WORK REQUEST ▸ Reproduce, line for line, the part of the listing that runs from its very start through the line containing "megélés játszódott volna", with both ends included.

SUPPLIED RECORDS ▸

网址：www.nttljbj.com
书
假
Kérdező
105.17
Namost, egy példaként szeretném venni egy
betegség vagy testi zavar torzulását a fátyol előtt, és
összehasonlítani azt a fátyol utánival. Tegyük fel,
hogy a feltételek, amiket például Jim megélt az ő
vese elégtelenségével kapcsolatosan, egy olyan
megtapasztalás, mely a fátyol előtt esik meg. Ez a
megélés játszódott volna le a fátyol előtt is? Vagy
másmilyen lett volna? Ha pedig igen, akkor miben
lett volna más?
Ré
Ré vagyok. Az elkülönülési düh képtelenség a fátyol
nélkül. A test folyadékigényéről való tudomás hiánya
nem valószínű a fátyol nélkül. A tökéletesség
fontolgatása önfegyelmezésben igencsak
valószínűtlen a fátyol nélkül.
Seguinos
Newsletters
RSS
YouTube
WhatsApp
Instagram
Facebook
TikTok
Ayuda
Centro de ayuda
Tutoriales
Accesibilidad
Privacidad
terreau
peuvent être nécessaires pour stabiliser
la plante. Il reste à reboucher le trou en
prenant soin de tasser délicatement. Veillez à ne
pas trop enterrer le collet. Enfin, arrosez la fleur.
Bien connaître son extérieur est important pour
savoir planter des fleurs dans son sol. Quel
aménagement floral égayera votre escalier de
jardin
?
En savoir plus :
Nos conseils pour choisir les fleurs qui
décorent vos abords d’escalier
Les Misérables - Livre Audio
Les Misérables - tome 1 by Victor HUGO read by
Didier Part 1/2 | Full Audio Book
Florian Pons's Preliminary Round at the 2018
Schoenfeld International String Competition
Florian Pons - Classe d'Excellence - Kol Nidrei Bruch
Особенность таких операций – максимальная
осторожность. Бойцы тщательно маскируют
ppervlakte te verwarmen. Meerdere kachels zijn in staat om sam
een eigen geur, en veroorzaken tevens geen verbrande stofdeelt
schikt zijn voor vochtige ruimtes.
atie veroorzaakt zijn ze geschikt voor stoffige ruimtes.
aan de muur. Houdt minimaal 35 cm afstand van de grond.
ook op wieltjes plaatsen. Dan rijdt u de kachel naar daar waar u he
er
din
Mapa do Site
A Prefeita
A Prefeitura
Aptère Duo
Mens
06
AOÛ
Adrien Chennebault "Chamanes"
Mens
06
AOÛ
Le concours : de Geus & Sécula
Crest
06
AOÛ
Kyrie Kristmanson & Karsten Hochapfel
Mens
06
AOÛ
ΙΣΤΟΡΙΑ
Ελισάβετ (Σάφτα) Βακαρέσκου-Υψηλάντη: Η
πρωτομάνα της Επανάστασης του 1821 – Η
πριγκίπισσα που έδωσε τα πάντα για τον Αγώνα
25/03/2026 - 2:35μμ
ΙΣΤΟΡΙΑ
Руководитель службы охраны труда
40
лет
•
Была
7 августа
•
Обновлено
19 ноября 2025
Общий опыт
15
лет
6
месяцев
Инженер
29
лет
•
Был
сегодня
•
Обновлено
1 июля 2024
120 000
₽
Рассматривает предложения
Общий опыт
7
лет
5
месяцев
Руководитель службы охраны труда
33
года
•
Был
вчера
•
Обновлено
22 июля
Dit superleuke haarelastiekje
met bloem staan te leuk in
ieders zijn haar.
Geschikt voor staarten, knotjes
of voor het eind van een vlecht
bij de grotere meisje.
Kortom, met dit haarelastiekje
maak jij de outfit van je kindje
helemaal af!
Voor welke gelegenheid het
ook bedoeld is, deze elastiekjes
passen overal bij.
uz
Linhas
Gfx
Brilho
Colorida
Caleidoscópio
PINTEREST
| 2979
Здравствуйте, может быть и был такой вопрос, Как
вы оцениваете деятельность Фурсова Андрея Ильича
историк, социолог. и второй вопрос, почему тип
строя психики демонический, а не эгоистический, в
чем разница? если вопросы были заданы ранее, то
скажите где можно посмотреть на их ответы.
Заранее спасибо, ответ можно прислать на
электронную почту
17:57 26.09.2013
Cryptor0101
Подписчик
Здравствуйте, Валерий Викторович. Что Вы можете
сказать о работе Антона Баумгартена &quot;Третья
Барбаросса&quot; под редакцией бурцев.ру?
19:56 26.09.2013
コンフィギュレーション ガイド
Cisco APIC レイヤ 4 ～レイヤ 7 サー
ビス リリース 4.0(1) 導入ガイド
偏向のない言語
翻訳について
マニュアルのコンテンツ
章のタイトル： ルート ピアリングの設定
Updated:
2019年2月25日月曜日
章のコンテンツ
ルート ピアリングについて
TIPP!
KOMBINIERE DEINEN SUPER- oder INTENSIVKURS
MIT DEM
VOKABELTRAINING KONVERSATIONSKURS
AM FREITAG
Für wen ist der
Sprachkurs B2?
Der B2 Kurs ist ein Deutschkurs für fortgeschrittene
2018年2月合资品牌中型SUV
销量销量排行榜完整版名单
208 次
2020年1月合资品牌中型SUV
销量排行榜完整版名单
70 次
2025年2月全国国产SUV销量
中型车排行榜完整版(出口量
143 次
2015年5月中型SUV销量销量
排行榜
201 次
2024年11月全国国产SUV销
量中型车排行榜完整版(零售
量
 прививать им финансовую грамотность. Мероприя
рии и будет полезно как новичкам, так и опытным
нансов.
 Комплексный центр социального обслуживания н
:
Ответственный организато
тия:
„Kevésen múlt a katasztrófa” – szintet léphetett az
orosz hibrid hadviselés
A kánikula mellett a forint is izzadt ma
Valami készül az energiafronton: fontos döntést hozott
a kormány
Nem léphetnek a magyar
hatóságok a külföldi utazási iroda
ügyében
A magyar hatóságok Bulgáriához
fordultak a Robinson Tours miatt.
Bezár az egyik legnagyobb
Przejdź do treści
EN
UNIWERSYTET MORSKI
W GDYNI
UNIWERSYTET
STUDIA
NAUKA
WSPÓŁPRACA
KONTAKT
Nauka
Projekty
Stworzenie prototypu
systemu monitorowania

SOLVED PROBLEM ▸
网址：www.nttljbj.com
书
假
Kérdező
105.17
Namost, egy példaként szeretném venni egy
betegség vagy testi zavar torzulását a fátyol előtt, és
összehasonlítani azt a fátyol utánival. Tegyük fel,
hogy a feltételek, amiket például Jim megélt az ő
vese elégtelenségével kapcsolatosan, egy olyan
megtapasztalás, mely a fátyol előtt esik meg. Ez a
megélés játszódott volna le a fátyol előtt is? Vagy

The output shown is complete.